How do we recognize when emotional blackmailers are up to their tricks?

There are a few telltale signs.

One of the most glaring signs is that the appeals of emotional blackmailers are almost never rooted in respect for thoughtful, considered reality testing. Almost always, their appeals are based on getting you to make gut-level, reflexive decisions, without doing any of that pesky THINKING that sometimes gets in the way.

I’m not talking about respecting your instincts. I’m talking about people who encourage you to just “go with” a gut feeling, without asking reasonable questions about what that feeling may or may not be all about. Emotional blackmailers LOVE to tell people that their “hearts” are superior to their “heads” when making decisions— because they know that when people start integrating their intelligence with their instincts, they have a tendency to make better, more autonomous decisions. This is contrary to the agenda of emotional blackmailers.

Another telltale sign of the emotional blackmailer is that their appeals are almost never designed to take you to another, higher level in your life. Almost always, their appeals encourage you to avoid being “one of THOSE people”— i.e., some out-group that the emotional blackmailer knows you want to avoid being part of. They may imply that if you don’t’ think, feel, and do what they’d prefer, you might be unintelligent, or uncompassionate, or otherwise a “bad person.”

The key to the kingdom of controlling people, as far as the emotional blackmailer is concerned, is figuring out a way to make someone feel like a “bad person” if they don’t do what the blackmailer would prefer. Many people will go to great lengths to not feel like “bad people.”

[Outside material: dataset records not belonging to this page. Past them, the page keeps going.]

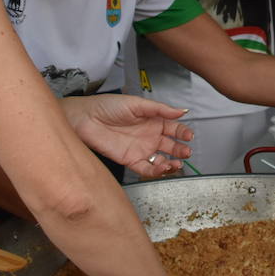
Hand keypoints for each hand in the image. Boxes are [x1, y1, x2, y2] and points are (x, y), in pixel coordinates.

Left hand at [61, 95, 194, 177]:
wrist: (86, 119)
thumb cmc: (108, 106)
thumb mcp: (137, 104)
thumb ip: (160, 109)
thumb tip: (182, 110)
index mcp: (153, 121)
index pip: (173, 128)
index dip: (183, 133)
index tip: (189, 136)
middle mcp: (149, 136)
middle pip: (170, 145)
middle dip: (181, 150)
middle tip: (186, 152)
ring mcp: (141, 149)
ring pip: (161, 159)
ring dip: (171, 163)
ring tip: (177, 163)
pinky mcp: (130, 160)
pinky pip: (147, 169)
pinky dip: (157, 171)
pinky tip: (163, 168)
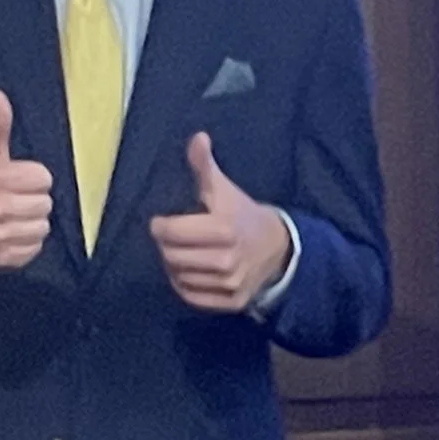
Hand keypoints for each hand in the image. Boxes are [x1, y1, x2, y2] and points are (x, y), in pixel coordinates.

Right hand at [0, 90, 54, 271]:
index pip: (43, 177)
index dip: (33, 178)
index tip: (16, 181)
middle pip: (45, 202)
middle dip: (33, 200)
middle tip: (13, 200)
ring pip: (43, 226)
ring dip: (31, 223)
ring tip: (11, 218)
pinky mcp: (2, 258)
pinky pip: (35, 248)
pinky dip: (26, 244)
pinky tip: (9, 235)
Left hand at [150, 131, 292, 313]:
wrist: (278, 247)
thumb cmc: (242, 213)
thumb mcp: (224, 188)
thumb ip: (205, 165)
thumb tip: (197, 137)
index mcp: (224, 229)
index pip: (173, 232)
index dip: (161, 226)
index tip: (161, 221)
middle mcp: (228, 260)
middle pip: (172, 256)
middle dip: (165, 245)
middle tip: (170, 237)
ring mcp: (230, 284)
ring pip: (179, 277)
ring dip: (173, 265)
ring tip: (179, 252)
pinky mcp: (232, 301)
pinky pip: (192, 296)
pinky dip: (183, 284)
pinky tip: (188, 271)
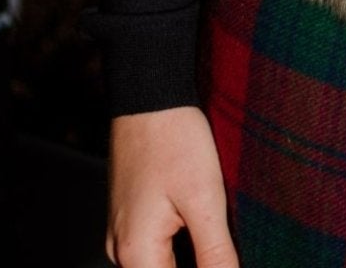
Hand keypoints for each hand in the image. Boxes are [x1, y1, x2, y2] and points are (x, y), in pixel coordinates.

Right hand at [107, 105, 238, 267]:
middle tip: (223, 247)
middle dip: (199, 265)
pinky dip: (180, 250)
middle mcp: (122, 251)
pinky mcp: (131, 218)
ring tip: (217, 243)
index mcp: (137, 253)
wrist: (149, 94)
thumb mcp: (204, 198)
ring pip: (160, 266)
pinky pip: (153, 251)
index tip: (223, 258)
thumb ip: (215, 254)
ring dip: (191, 260)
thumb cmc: (174, 138)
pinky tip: (203, 234)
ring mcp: (123, 234)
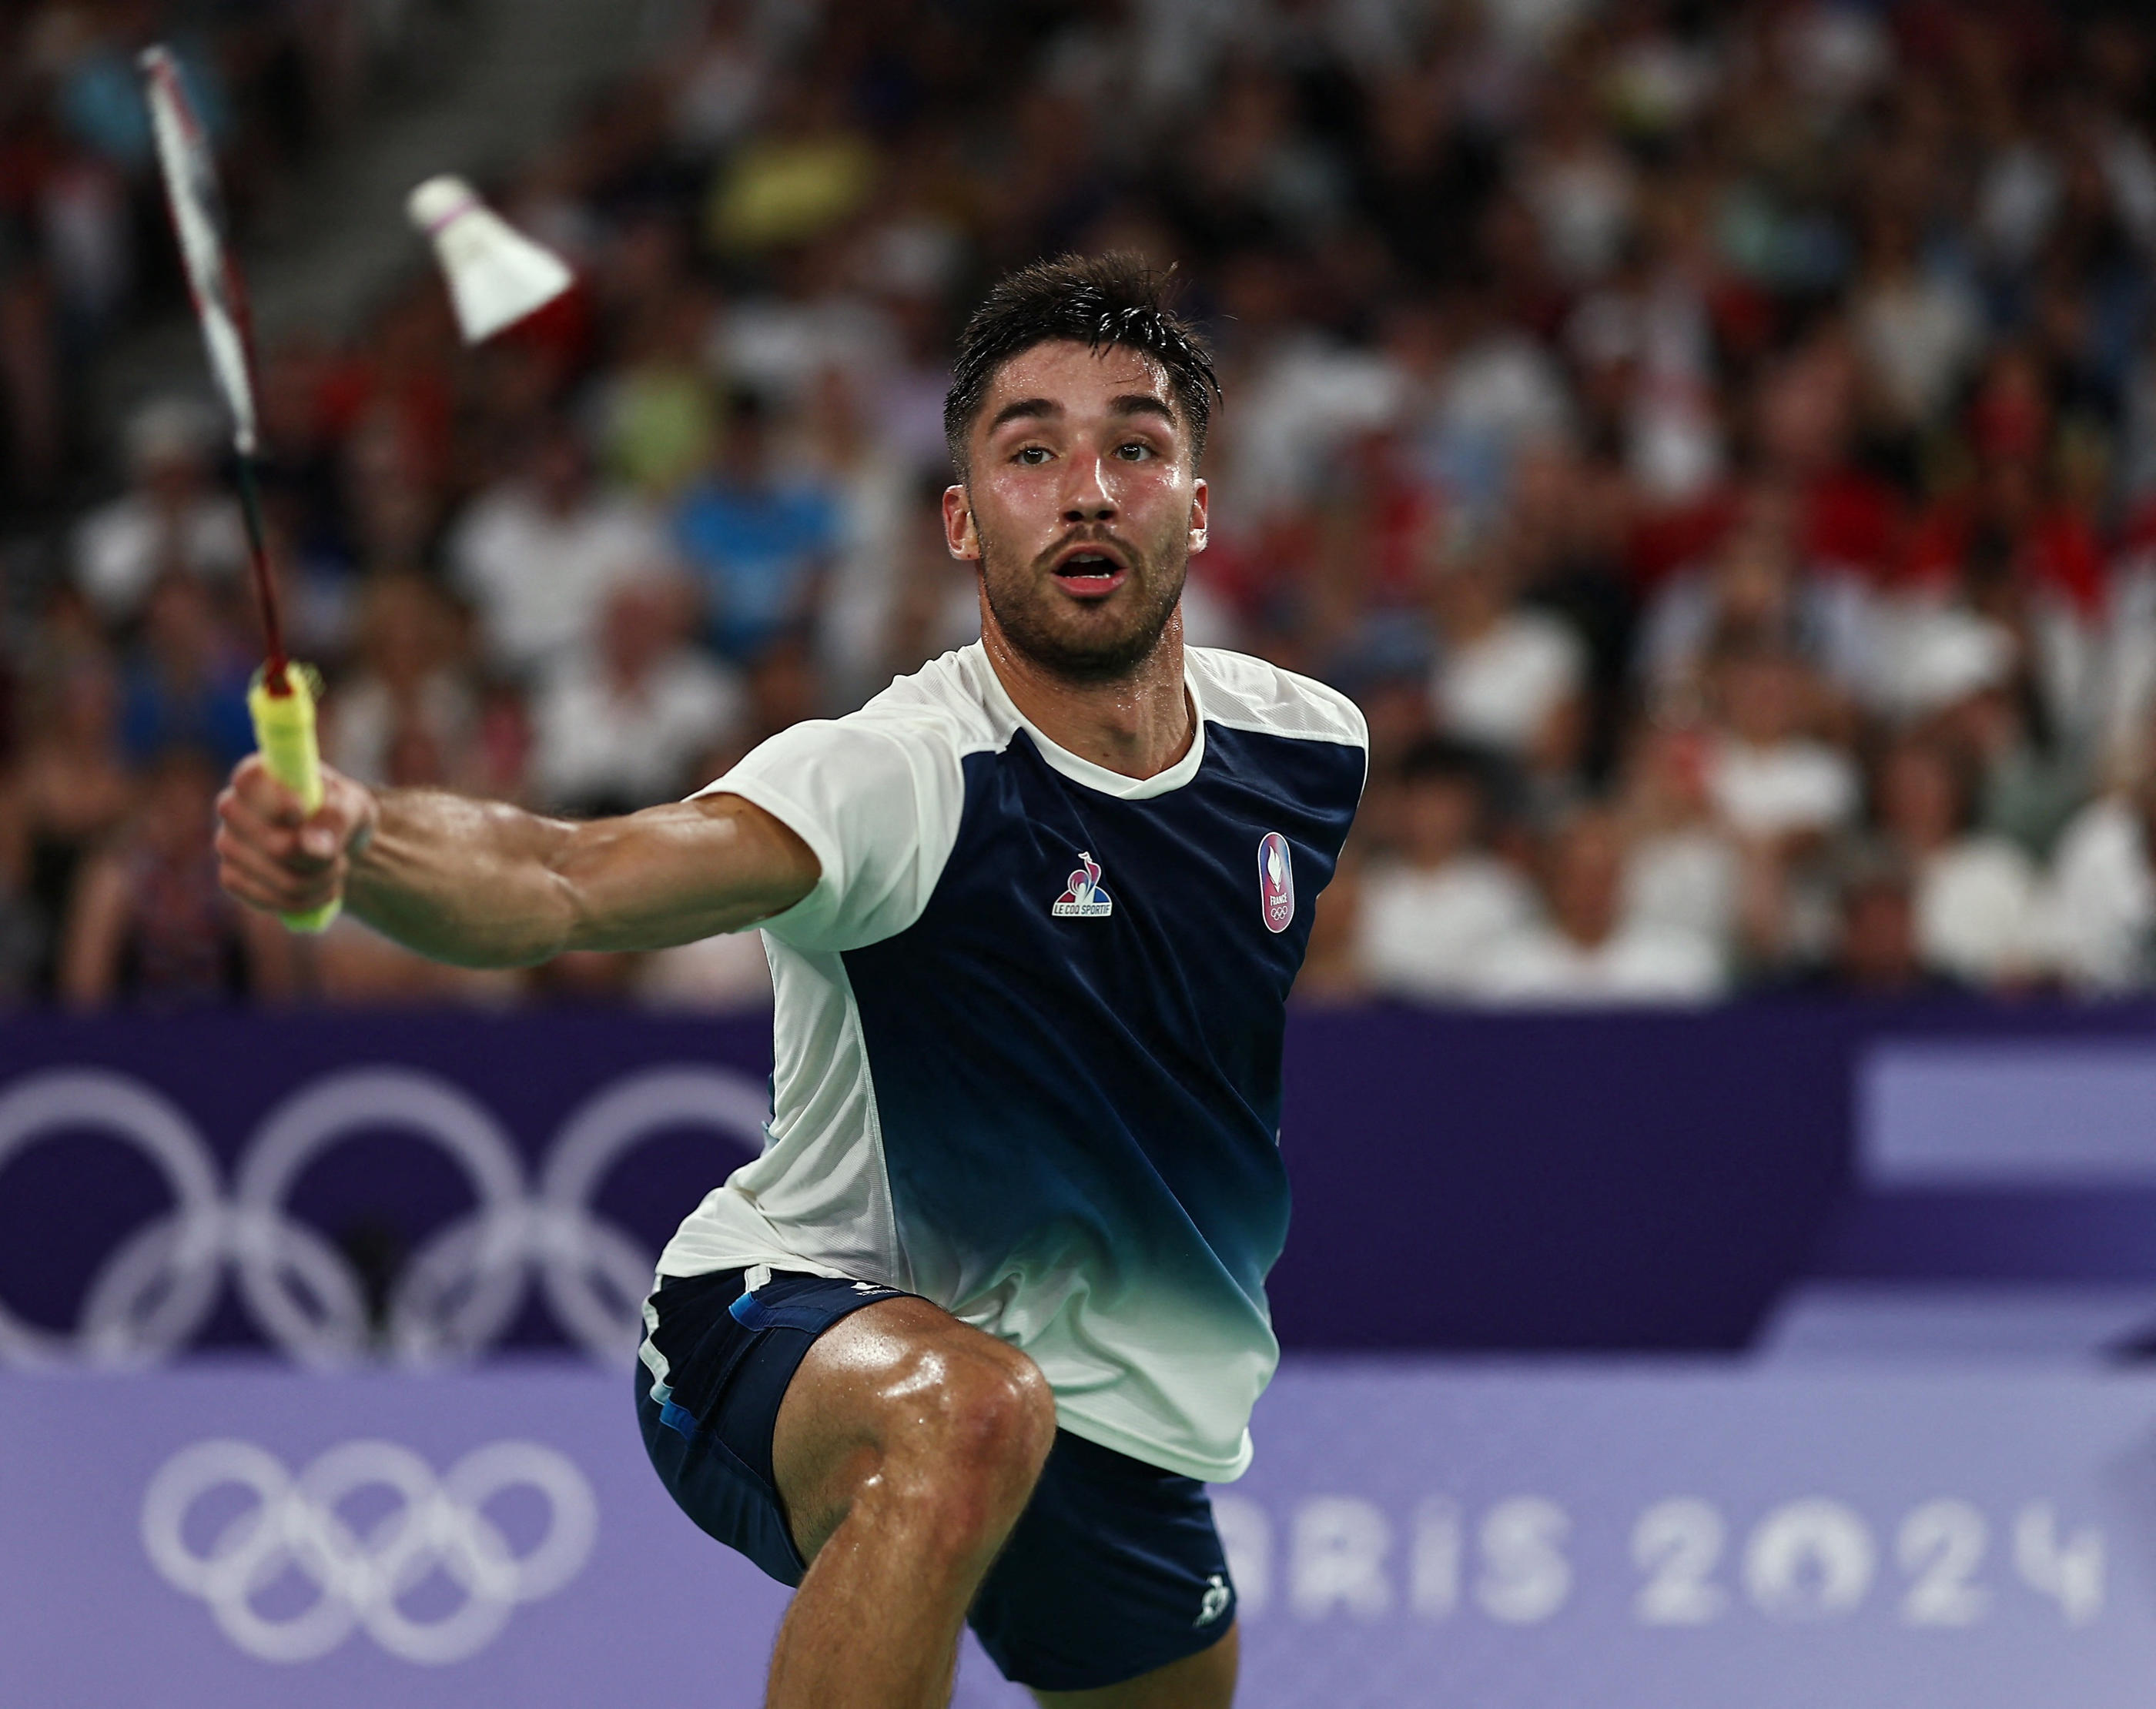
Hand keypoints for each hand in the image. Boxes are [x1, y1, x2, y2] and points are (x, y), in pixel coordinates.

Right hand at [215, 755, 378, 918]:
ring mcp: (227, 844)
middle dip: (322, 860)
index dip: (280, 800)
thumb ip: (336, 818)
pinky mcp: (231, 877)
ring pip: (279, 879)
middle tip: (341, 857)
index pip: (250, 780)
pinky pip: (268, 901)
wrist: (331, 843)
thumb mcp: (352, 807)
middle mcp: (233, 806)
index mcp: (258, 775)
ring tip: (336, 870)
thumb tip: (310, 846)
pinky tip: (321, 890)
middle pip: (276, 846)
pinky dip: (305, 902)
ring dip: (321, 883)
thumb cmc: (340, 813)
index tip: (305, 811)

This is why it’s so important that we don’t just rely on our instincts when it comes to decision making. While it’s true that our guts have invaluable information for us that come from primal emotional perceptions and cues, our instincts are designed to work in concert with our magnificent minds in order to make good choices.

We need to decide what it means to be a “good” or a “bad” person based upon our own values system, derived from a purposeful integration of our instinctive and intellectual capacities. Only WE can do this for ourselves.

Understand, emotional blackmailers don’t like it when people catch on to their tricks. Usually what happens when they get a wife that someone is on to them is to double down on their manipulative tactics. Exasperated sighs, eye rolling, head shaking, tsk-tsking. The “shaming” machine gets thrown into high gear.

But ask yourself this question: if someone has your best interests in mind, would they really be encouraging you to NOT to think, to just accept their judgments and carry out their wishes?

Would anyone who wants to ENHANCE your feelings of personal power, autonomy, and dignity be frustrated that you want to think something through for YOURSELF?

Would anyone who really respects you be ANGRY that you want to take the time to think for yourself, especially about what constitutes a “good” or a “bad” person?

Don’t take my word for it— think it through.

You deserve the time and space to think it through.